Be Yourself. You’re Needed.

We all know the story of David vs. Goliath — the smaller fighter defeats the strong giant by relying on the power of God.

One of my favorite parts about that story isn’t so much the fact that David won the battle, but rather his decision making that allowed him to do so.

As David prepared for the battle, Saul tells David in 1 Samuel 17:33 that he has no business fighting Goliath, that he can’t possibly win.

“Saul said to David, ‘You are not able to go against this Philistine to fight with him; for you are just a boy, and he has been a warrior from his youth.'”

In verse 37 David replies, “The Lord, who saved me from the paw of the lion and from the paw of the bear, will save me from the hand of this Philistine.”

Saul then clothes David in the same armor that Goliath wore — a bronze helmet, a coat of chainmail, and a sword.

But David quickly realizes that this is not him. He can’t prepare for the biggest battle of his life doing something he’s not used to or being someone he’s not.

Instead, David stayed true to himself and used his speed, agility, and quickness to defeat Goliath with nothing more than some rocks and a slingshot.

What he realized was that dressing up as a mediocre version of the giant he was about to face was never going to be as effective as using the skills God gave him.

We can learn a lot from David here. As humans we’re guilty of trying to fight battles in our lives by being someone or something we’re not. We try to fit in or look like someone else to be accepted into a certain crowd. We either forget who we are or just decide that who we are isn’t good enough.
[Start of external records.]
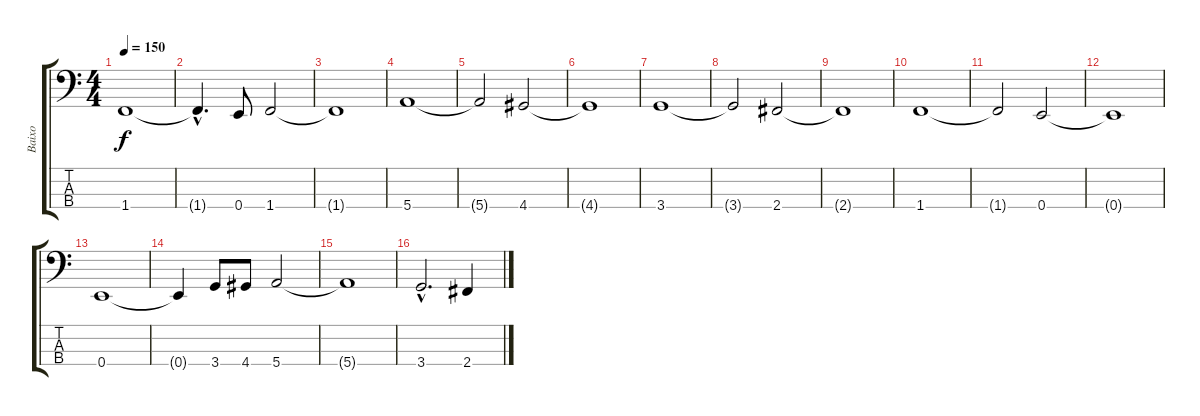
\track ("Baixo" "Baixo") {instrument acousticbass}
\staff {score tabs}
\tuning (G2 D2 A1 E1) {hide}
\ts (4 4)
\tempo 150
\clef f4
\ks c
1.4.1{dy f} |
1.4{hac t}.4{d} 0.4.8 1.4.2 |
1.4{t}.1 |
5.4.1 |
5.4{t}.2 4.4.2 |
4.4{t}.1 |
3.4.1 |
3.4{t}.2 2.4.2 |
2.4{t}.1 |
1.4.1 |
1.4{t}.2 0.4.2 |
0.4{t}.1 |
0.4.1 |
0.4{t}.4 3.4.8 4.4.8 5.4.2 |
5.4{t}.1 |
3.4{hac}.2{d} 2.4.4
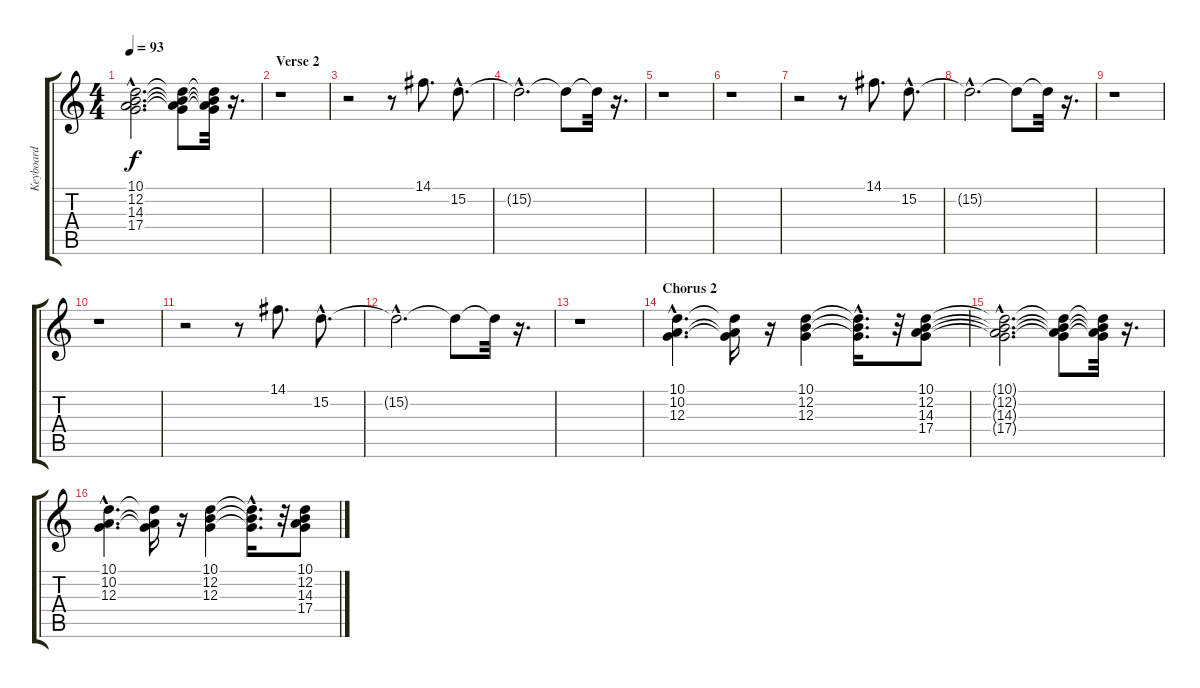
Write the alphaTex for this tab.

\track ("Keyboard" "Keyboard") {instrument electricpiano1}
\staff {score tabs}
\tuning (E4 B3 G3 D3 A2 E2) {hide}
\ts (4 4)
\tempo 93
\clef g2
\ks c
(10.1{hac t} 12.2{hac t} 14.3{hac t} 17.4{hac t}).2{d dy f} (10.1{t} 12.2{t} 14.3{t} 17.4{t}).8 (10.1{t} 12.2{t} 14.3{t} 17.4{t}).32 r.16{d} |
\section ("" "Verse 2")
r.1 |
r.2 r.8 14.1.8{d} 15.2{hac}.8{d} |
15.2{hac t}.2{d} 15.2{t}.8 15.2{t}.32 r.16{d} |
r.1 |
r.1 |
r.2 r.8 14.1.8{d} 15.2{hac}.8{d} |
15.2{hac t}.2{d} 15.2{t}.8 15.2{t}.32 r.16{d} |
r.1 |
r.1 |
r.2 r.8 14.1.8{d} 15.2{hac}.8{d} |
15.2{hac t}.2{d} 15.2{t}.8 15.2{t}.32 r.16{d} |
r.1 |
\section ("" "Chorus 2")
(10.1{hac} 10.2{hac} 12.3{hac}).4{d} (10.1{t} 10.2{t} 12.3{t}).16 r.16 (10.1 12.2 12.3).4 (10.1{hac t} 12.2{hac t} 12.3{hac t}).16{d} r.32 (10.1 12.2 14.3 17.4).8 |
(10.1{hac t} 12.2{hac t} 14.3{hac t} 17.4{hac t}).2{d} (10.1{t} 12.2{t} 14.3{t} 17.4{t}).8 (10.1{t} 12.2{t} 14.3{t} 17.4{t}).32 r.16{d} |
(10.1{hac} 10.2{hac} 12.3{hac}).4{d} (10.1{t} 10.2{t} 12.3{t}).16 r.16 (10.1 12.2 12.3).4 (10.1{hac t} 12.2{hac t} 12.3{hac t}).16{d} r.32 (10.1 12.2 14.3 17.4).8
We forget that God has equipped us perfectly. As Psalm 139:14 reminds us, we are “fearfully and wonderfully made.”

I know it’s not always easy to remember that or even believe that. We see our peers having success that we envy or living lives we wish we could live. We get jealous and rather than rest in contentment, we compare ourselves to them. We then go out and buy clothes to fit in or create a social media presence that makes us appear like someone we’re not.

My challenge to you this week is to identify the times in your life when you’ve tried to put on the armor, when you’ve tried to dress up like the giant you’re about to face, and instead take the route David did. Remember who you are and the giftings God has given you.

There’s literally no one else like you in the world. We don’t need you to be someone else, we need you to be you. If not, not only will you rob yourself of the glory God has for you, but we are also robbed. The world doesn’t get to experience the greatness God has given specifically to you and your life.